À la vue de la troupe qui approchait, les visages moroses et délavés des habitants s’illuminèrent. Une majorité de femmes et d’hommes âgés accoururent, le Sabre des Dunes craignait de deviner ce qui était à l’origine de l’absence des hommes. Le jeune homme mit pied à terre suivit bientôt par ses camarades et leur employeur occasionnel. La joie fébrile de la petite assemblée redoubla de vigueur en voyant leur camarade revenir en vie.
-Grand père !
S’exclama une petite fille aux longs cheveux châtains qui accourut sur ses petites jambes avant d’enlacer le vieux barbu. Derrière elle, une paysanne aux yeux lourds de cernes s’avança à son tour et serra le bûcheron dans ses bras.
-Papa, tu es revenu ! tu vas bien ?
-Oui, oui. Je suis juste un peu fatigué. Et regarde, j’ai ramené des aventuriers, ils ont aussitôt pris la quête, on est sauvé !
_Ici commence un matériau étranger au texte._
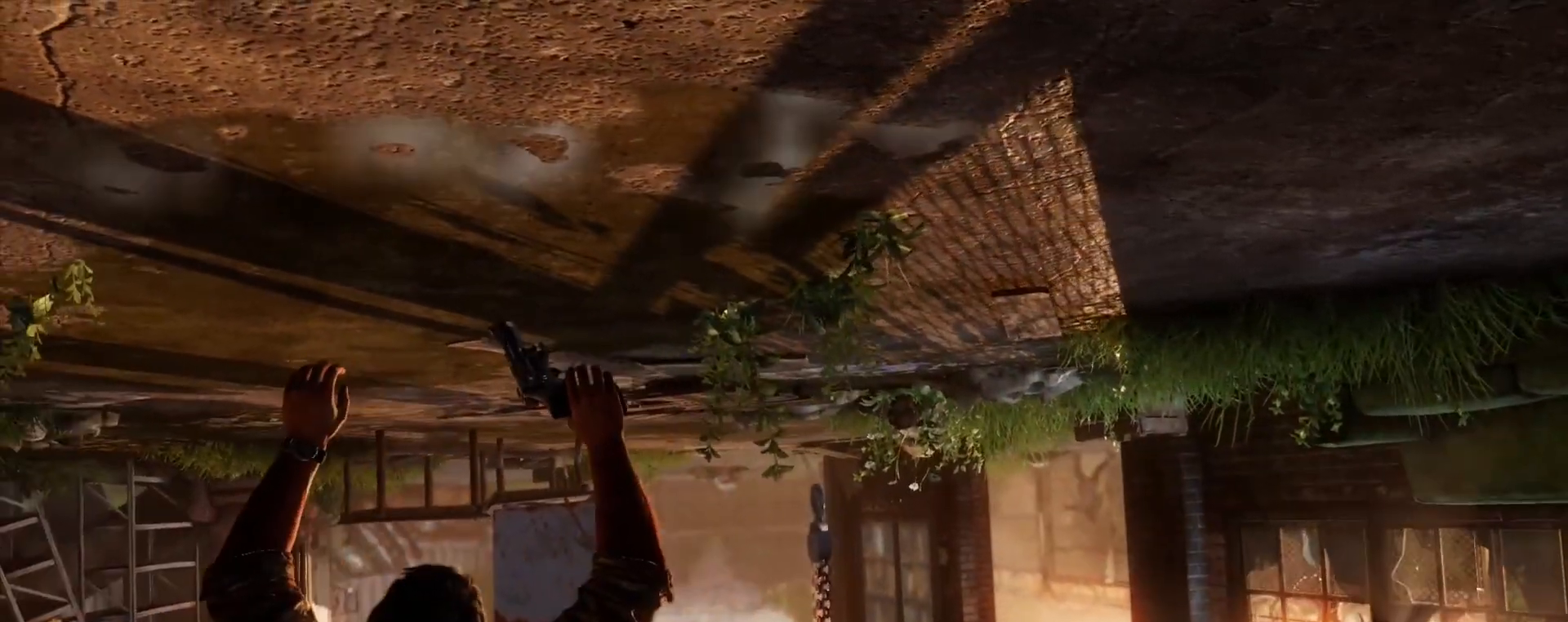
{"buttons": ["L1"], "left_stick": "center", "right_stick": "center", "events": [[117, "right_stick", "down-right"], [267, "right_stick", "center"], [483, "L1", "down"]]}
Malgré l’enthousiasme du vieillard, les villageois gardaient des mines quelque peu affligées. Le Guerrier du Désert voyait bien qu’ils étaient exténués autant mentalement que physiquement, le manque de sommeil, couplé à l’angoisse que les assaillants du marécage les tuaient à petit feu. Le Sabre des Dunes et ses camarades avaient bien fait de venir, la Paladin avait sûrement eu raison d’insister, et l’Épéiste ne doutait pas que ce qui les attendaient tapis dans le marécage le démontrerait plus encore.